3. Laboratory course

Over 12 months, improvements in CRP, eGFR, and MPO-ANCA titers were comparable between the groups, with no significant inter-group differences at any time point.
Changes in eGFR from baseline (ΔeGFR) were also similar, indicating parallel renal recovery and stabilization.

4. Steroid exposure and remission

The total corticosteroid dose at 12 months was significantly lower in the combination group (5827 mg vs. 5414 mg, p = 0.013), demonstrating that concomitant immunosuppressive therapy allowed meaningful steroid reduction without loss of efficacy.
The median time to remission was 5 months in both groups (no significant difference).
Remission, as defined by BVAS = 0 and prednisone ≤7.5 mg/day, was achieved in the majority of patients in both groups.

5. Outcomes at 12 months

Mortality at 12 months was 0% in the monotherapy group and 3.8% in the combination group (p = 0.789).
Severe infections occurred more frequently in the combination group (19.2% vs. 6.8%, p = 0.235), though not statistically significant.
Relapse within 12 months occurred infrequently and did not differ between groups.
Remission rates were high and comparable (88.6% vs. 92.3%, p = 0.642).
There were no significant differences in progression to maintenance dialysis or new-onset diabetes mellitus between groups.

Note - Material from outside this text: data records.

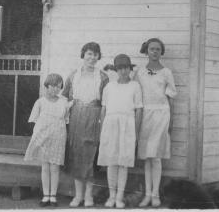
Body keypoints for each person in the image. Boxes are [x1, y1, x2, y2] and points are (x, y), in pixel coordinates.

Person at [62, 42, 109, 207]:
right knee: (76, 154)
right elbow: (65, 97)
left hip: (94, 117)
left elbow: (106, 101)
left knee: (90, 155)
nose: (92, 57)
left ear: (98, 57)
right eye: (89, 53)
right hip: (76, 117)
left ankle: (89, 196)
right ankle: (78, 195)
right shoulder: (73, 75)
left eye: (96, 54)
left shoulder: (103, 77)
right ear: (83, 55)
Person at [134, 38, 177, 207]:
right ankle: (147, 194)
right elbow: (135, 96)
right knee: (147, 157)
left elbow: (171, 98)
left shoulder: (166, 72)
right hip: (145, 115)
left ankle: (156, 194)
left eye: (158, 49)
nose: (154, 52)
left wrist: (171, 120)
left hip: (161, 114)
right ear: (146, 51)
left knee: (156, 157)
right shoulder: (139, 72)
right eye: (152, 49)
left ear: (161, 52)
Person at [98, 54, 144, 208]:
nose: (123, 71)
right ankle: (111, 196)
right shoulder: (109, 86)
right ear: (116, 70)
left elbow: (138, 110)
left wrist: (136, 132)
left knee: (123, 162)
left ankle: (119, 197)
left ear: (130, 69)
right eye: (120, 68)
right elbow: (103, 109)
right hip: (111, 125)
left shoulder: (135, 86)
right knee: (112, 161)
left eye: (126, 68)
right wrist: (102, 129)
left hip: (127, 125)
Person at [24, 73, 72, 207]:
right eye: (53, 86)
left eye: (59, 87)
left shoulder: (63, 102)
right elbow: (33, 121)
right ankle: (45, 195)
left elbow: (66, 120)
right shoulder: (40, 102)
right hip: (44, 138)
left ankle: (53, 196)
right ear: (47, 86)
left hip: (58, 137)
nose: (56, 89)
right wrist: (38, 137)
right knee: (45, 166)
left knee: (55, 167)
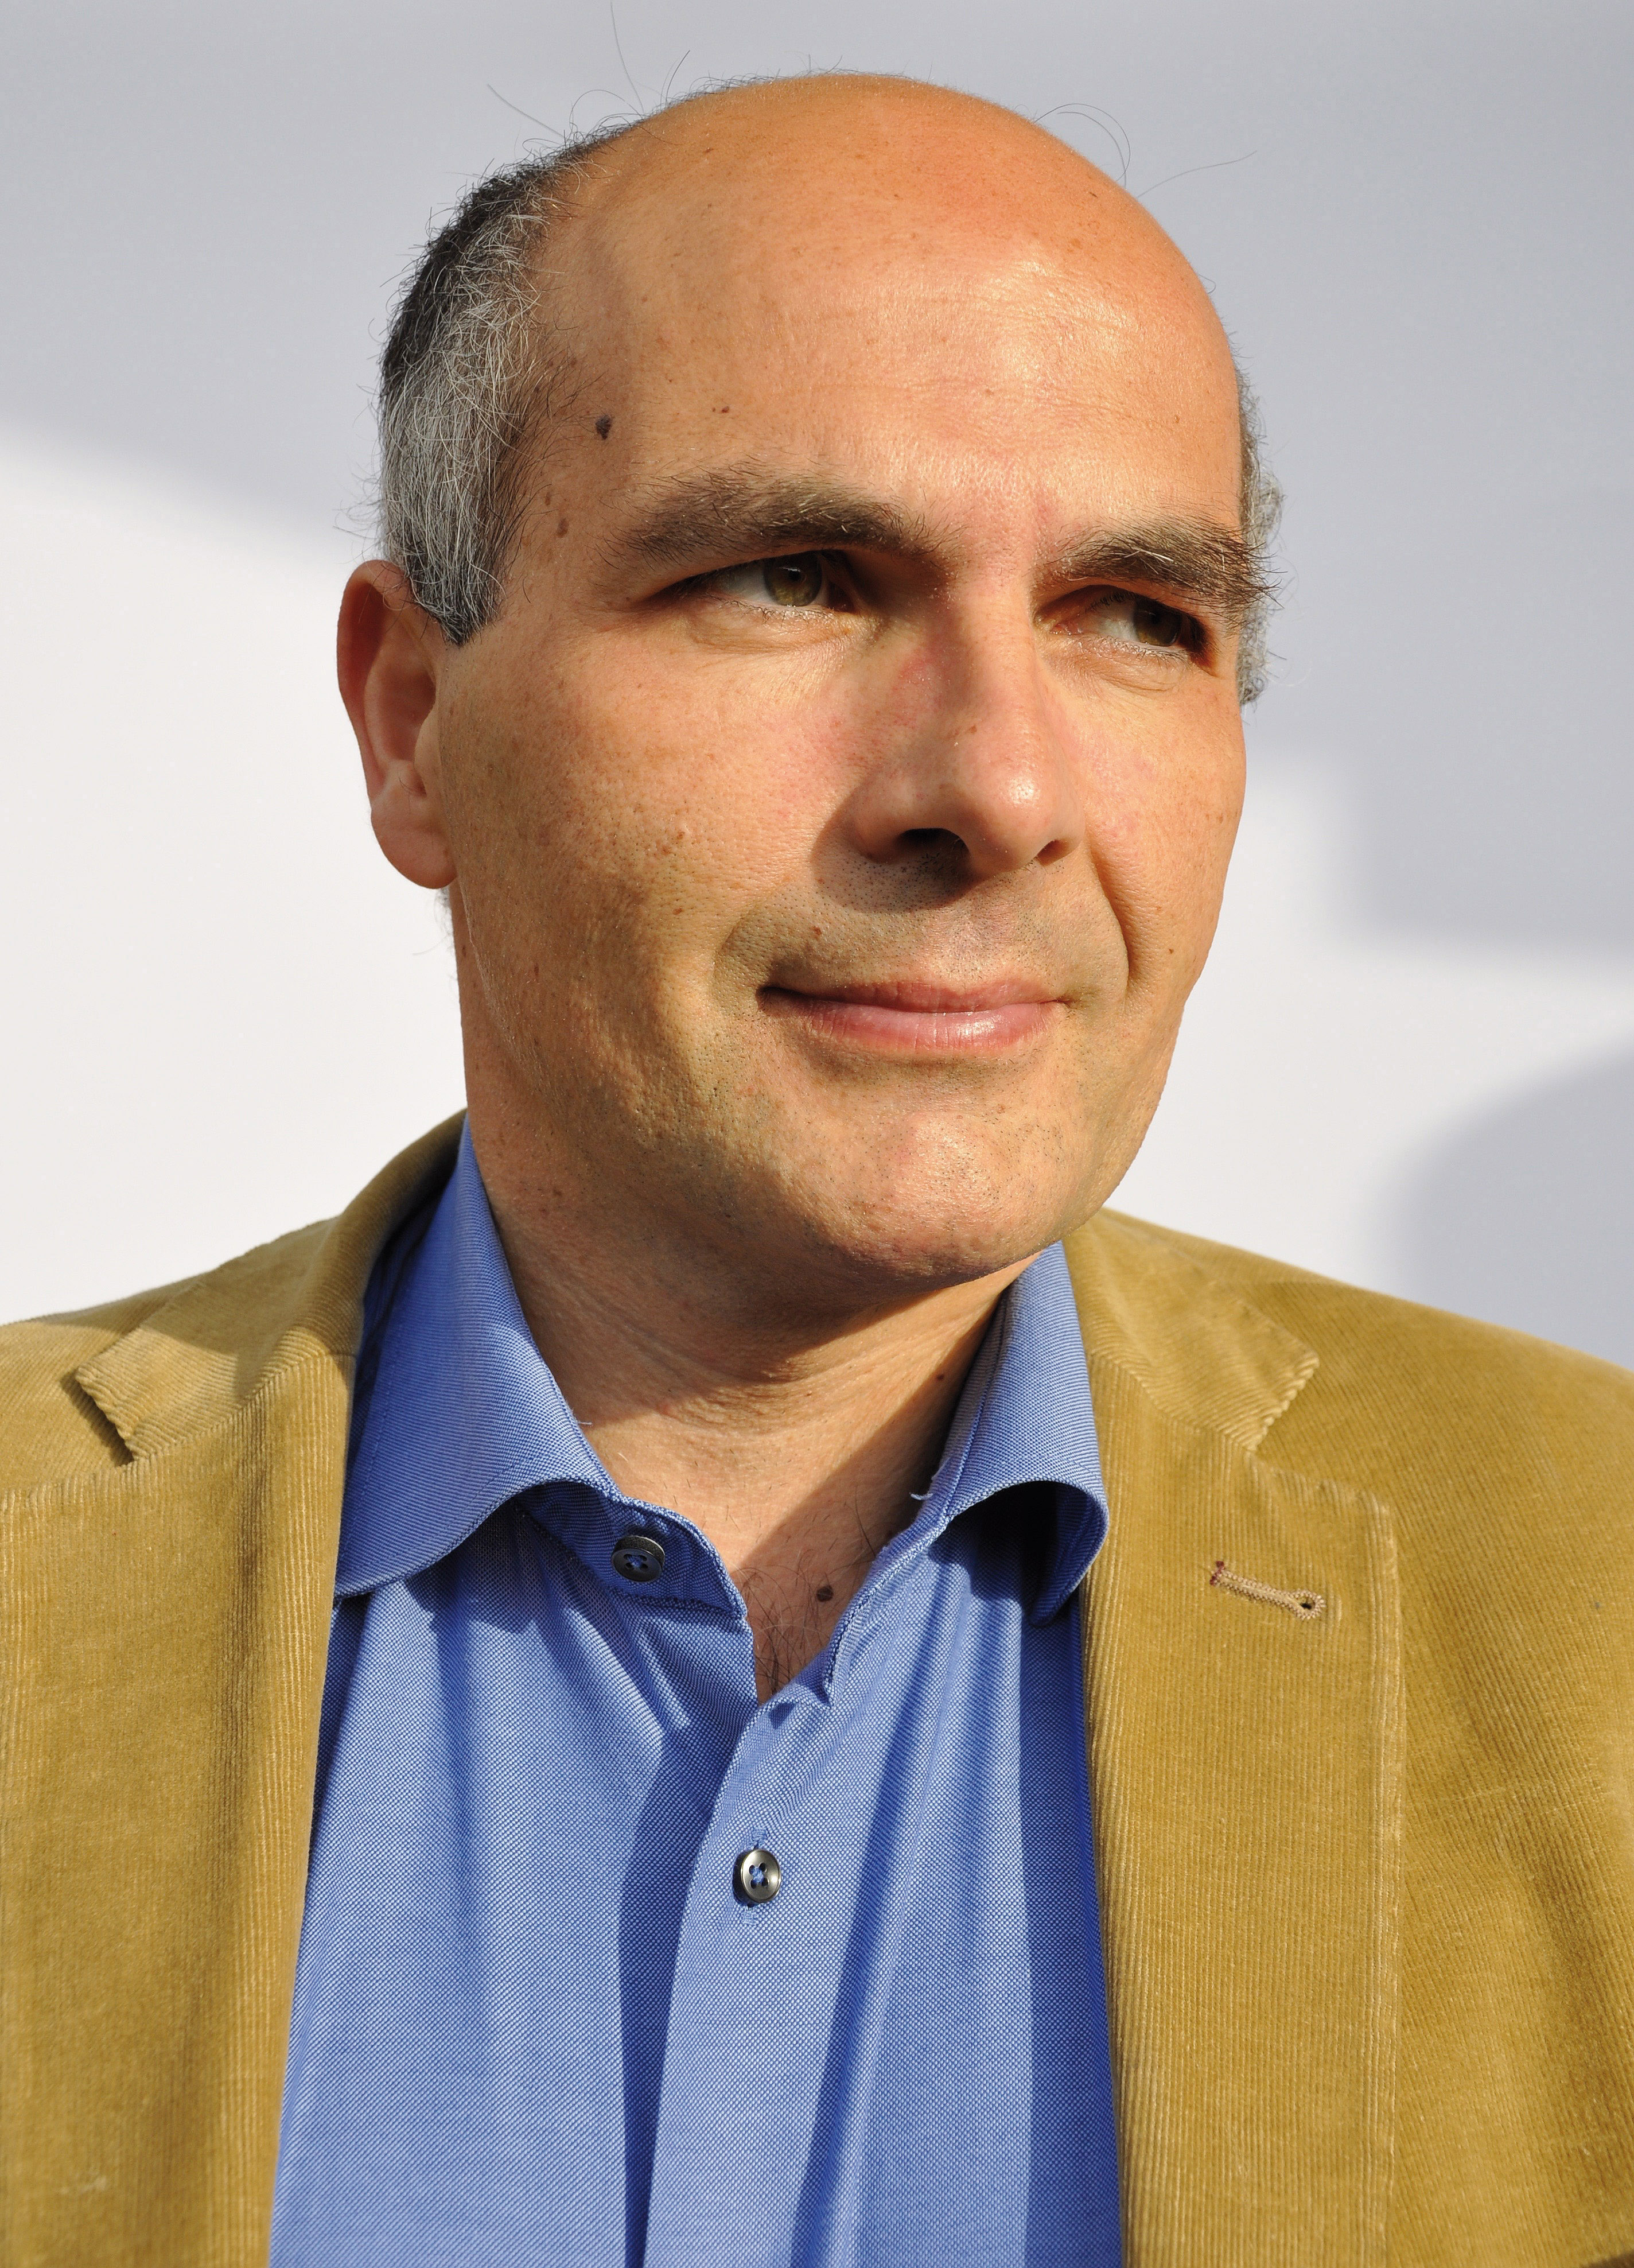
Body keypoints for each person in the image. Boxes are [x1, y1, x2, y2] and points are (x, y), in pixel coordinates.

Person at [3, 69, 1632, 2268]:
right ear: (411, 722)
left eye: (1135, 613)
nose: (1001, 790)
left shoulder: (1598, 1608)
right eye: (797, 577)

In elderly patients with MPO-ANCA–associated RPGN, immunosuppressive combination therapy achieved clinical outcomes comparable to corticosteroid monotherapy while allowing a significant reduction in cumulative steroid dose.
Based on standardized definitions, remission (BVAS = 0 and prednisone ≤7.5 mg/day) was achieved in both groups with similar relapse rates during the 12-month follow-up.
Although the incidence of severe infections tended to be higher in the combination group, overall safety remained acceptable.
These findings suggest that combination therapy—including rituximab and avacopan—offers a valuable, steroid-sparing treatment option for elderly AAV patients, enabling durable remission without compromising safety.
Further multicenter studies are warranted to establish optimal immunosuppressive strategies and identify predictors of relapse in this population.